[[ Dataset excerpts open ]]

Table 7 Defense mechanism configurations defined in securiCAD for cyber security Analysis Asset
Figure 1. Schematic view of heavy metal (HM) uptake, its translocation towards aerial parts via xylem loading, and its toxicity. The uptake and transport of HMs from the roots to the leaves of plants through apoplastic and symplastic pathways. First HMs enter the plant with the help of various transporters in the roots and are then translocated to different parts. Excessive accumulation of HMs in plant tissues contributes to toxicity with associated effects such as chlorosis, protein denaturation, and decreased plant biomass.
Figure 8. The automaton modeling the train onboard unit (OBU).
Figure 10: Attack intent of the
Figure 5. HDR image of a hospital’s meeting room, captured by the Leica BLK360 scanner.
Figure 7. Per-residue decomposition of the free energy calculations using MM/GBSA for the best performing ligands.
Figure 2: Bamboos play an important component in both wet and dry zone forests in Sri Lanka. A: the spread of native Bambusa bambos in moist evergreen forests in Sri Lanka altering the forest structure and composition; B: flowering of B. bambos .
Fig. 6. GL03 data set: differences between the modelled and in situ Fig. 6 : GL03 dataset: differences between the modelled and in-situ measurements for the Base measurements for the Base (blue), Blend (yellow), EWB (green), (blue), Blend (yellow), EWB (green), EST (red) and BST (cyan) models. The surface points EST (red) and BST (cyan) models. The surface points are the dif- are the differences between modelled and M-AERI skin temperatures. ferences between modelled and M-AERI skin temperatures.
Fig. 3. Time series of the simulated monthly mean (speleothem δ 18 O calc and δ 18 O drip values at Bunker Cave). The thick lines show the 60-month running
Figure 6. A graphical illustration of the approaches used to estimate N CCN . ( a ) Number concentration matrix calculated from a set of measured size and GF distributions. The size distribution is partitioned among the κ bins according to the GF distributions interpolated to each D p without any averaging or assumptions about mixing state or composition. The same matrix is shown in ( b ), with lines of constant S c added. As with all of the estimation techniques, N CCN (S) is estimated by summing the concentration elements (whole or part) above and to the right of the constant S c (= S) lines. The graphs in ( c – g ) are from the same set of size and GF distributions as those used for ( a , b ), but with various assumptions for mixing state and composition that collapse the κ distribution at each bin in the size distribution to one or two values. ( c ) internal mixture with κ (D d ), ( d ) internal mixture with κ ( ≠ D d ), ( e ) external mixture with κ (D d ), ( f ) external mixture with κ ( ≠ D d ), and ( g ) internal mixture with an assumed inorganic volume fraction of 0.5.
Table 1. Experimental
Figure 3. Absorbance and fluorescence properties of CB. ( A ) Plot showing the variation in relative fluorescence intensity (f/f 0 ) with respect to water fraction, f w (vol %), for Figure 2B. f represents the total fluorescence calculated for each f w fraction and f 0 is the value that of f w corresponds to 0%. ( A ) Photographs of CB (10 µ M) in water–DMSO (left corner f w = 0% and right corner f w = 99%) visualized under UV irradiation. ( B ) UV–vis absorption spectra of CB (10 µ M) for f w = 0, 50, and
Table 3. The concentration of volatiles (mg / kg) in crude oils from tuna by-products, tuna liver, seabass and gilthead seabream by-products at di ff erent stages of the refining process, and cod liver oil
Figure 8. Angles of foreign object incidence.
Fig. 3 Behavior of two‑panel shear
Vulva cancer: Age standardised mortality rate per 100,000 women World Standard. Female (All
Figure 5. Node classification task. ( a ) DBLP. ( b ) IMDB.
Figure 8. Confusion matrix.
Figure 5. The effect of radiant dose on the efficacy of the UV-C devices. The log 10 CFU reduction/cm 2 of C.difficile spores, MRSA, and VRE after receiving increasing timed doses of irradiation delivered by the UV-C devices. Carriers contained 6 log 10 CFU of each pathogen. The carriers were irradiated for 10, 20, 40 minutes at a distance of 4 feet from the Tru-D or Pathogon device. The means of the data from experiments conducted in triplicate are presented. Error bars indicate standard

[[ Dataset excerpts closed ]]

Action item: The full set of records above is to be printed exactly as it appears.

Written solution:
Table 7 Defense mechanism configurations defined in securiCAD for cyber security Analysis Asset
Figure 1. Schematic view of heavy metal (HM) uptake, its translocation towards aerial parts via xylem loading, and its toxicity. The uptake and transport of HMs from the roots to the leaves of plants through apoplastic and symplastic pathways. First HMs enter the plant with the help of various transporters in the roots and are then translocated to different parts. Excessive accumulation of HMs in plant tissues contributes to toxicity with associated effects such as chlorosis, protein denaturation, and decreased plant biomass.
Figure 8. The automaton modeling the train onboard unit (OBU).
Figure 10: Attack intent of the
Figure 5. HDR image of a hospital’s meeting room, captured by the Leica BLK360 scanner.
Figure 7. Per-residue decomposition of the free energy calculations using MM/GBSA for the best performing ligands.
Figure 2: Bamboos play an important component in both wet and dry zone forests in Sri Lanka. A: the spread of native Bambusa bambos in moist evergreen forests in Sri Lanka altering the forest structure and composition; B: flowering of B. bambos .
Fig. 6. GL03 data set: differences between the modelled and in situ Fig. 6 : GL03 dataset: differences between the modelled and in-situ measurements for the Base measurements for the Base (blue), Blend (yellow), EWB (green), (blue), Blend (yellow), EWB (green), EST (red) and BST (cyan) models. The surface points EST (red) and BST (cyan) models. The surface points are the dif- are the differences between modelled and M-AERI skin temperatures. ferences between modelled and M-AERI skin temperatures.
Fig. 3. Time series of the simulated monthly mean (speleothem δ 18 O calc and δ 18 O drip values at Bunker Cave). The thick lines show the 60-month running
Figure 6. A graphical illustration of the approaches used to estimate N CCN . ( a ) Number concentration matrix calculated from a set of measured size and GF distributions. The size distribution is partitioned among the κ bins according to the GF distributions interpolated to each D p without any averaging or assumptions about mixing state or composition. The same matrix is shown in ( b ), with lines of constant S c added. As with all of the estimation techniques, N CCN (S) is estimated by summing the concentration elements (whole or part) above and to the right of the constant S c (= S) lines. The graphs in ( c – g ) are from the same set of size and GF distributions as those used for ( a , b ), but with various assumptions for mixing state and composition that collapse the κ distribution at each bin in the size distribution to one or two values. ( c ) internal mixture with κ (D d ), ( d ) internal mixture with κ ( ≠ D d ), ( e ) external mixture with κ (D d ), ( f ) external mixture with κ ( ≠ D d ), and ( g ) internal mixture with an assumed inorganic volume fraction of 0.5.
Table 1. Experimental
Figure 3. Absorbance and fluorescence properties of CB. ( A ) Plot showing the variation in relative fluorescence intensity (f/f 0 ) with respect to water fraction, f w (vol %), for Figure 2B. f represents the total fluorescence calculated for each f w fraction and f 0 is the value that of f w corresponds to 0%. ( A ) Photographs of CB (10 µ M) in water–DMSO (left corner f w = 0% and right corner f w = 99%) visualized under UV irradiation. ( B ) UV–vis absorption spectra of CB (10 µ M) for f w = 0, 50, and
Table 3. The concentration of volatiles (mg / kg) in crude oils from tuna by-products, tuna liver, seabass and gilthead seabream by-products at di ff erent stages of the refining process, and cod liver oil
Figure 8. Angles of foreign object incidence.
Fig. 3 Behavior of two‑panel shear
Vulva cancer: Age standardised mortality rate per 100,000 women World Standard. Female (All
Figure 5. Node classification task. ( a ) DBLP. ( b ) IMDB.
Figure 8. Confusion matrix.
Figure 5. The effect of radiant dose on the efficacy of the UV-C devices. The log 10 CFU reduction/cm 2 of C.difficile spores, MRSA, and VRE after receiving increasing timed doses of irradiation delivered by the UV-C devices. Carriers contained 6 log 10 CFU of each pathogen. The carriers were irradiated for 10, 20, 40 minutes at a distance of 4 feet from the Tru-D or Pathogon device. The means of the data from experiments conducted in triplicate are presented. Error bars indicate standard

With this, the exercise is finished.